**Listed entries**
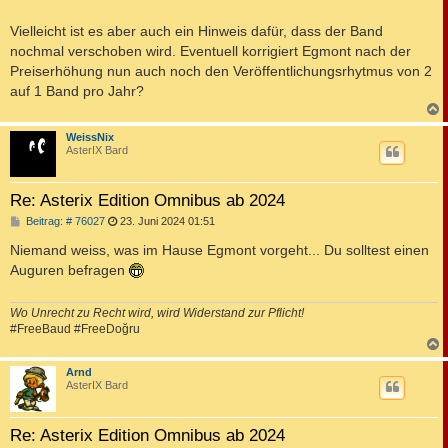
Vielleicht ist es aber auch ein Hinweis dafür, dass der Band
nochmal verschoben wird. Eventuell korrigiert Egmont nach der
Preiserhöhung nun auch noch den Veröffentlichungsrhytmus von 2
auf 1 Band pro Jahr?
c
WeissNix
AsterIX Bard
Re: Asterix Edition Omnibus ab 2024
B
Beitrag: # 76027
23. Juni 2024 01:51
e
i
Niemand weiss, was im Hause Egmont vorgeht... Du solltest einen
t
Auguren befragen
r
a
g
Wo Unrecht zu Recht wird, wird Widerstand zur Pflicht!
#FreeBaud #FreeDoğru
c
Arnd
AsterIX Bard
Re: Asterix Edition Omnibus ab 2024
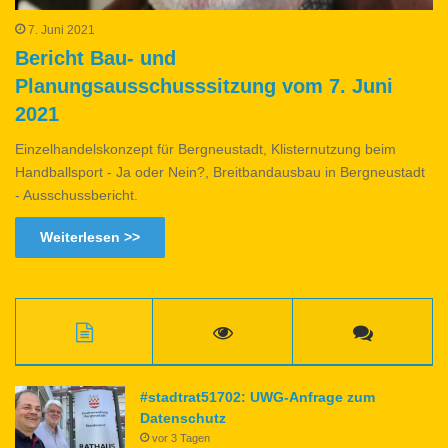
7. Juni 2021
Bericht Bau- und
Planungsausschusssitzung vom 7. Juni
2021
Einzelhandelskonzept für Bergneustadt, Klisternutzung beim
Handballsport - Ja oder Nein?, Breitbandausbau in Bergneustadt
- Ausschussbericht.
Weiterlesen >>
#stadtrat51702: UWG-Anfrage zum
Datenschutz
vor 3 Tagen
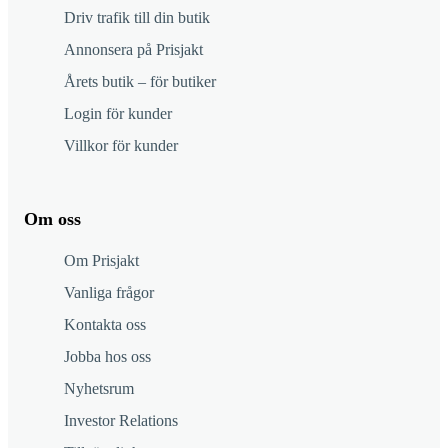
Driv trafik till din butik
Annonsera på Prisjakt
Årets butik – för butiker
Login för kunder
Villkor för kunder
Om oss
Om Prisjakt
Vanliga frågor
Kontakta oss
Jobba hos oss
Nyhetsrum
Investor Relations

**Exercise aim**
Reply with nothing except the number of lines in the listing above that include "Egmont".

**Exercise output**
2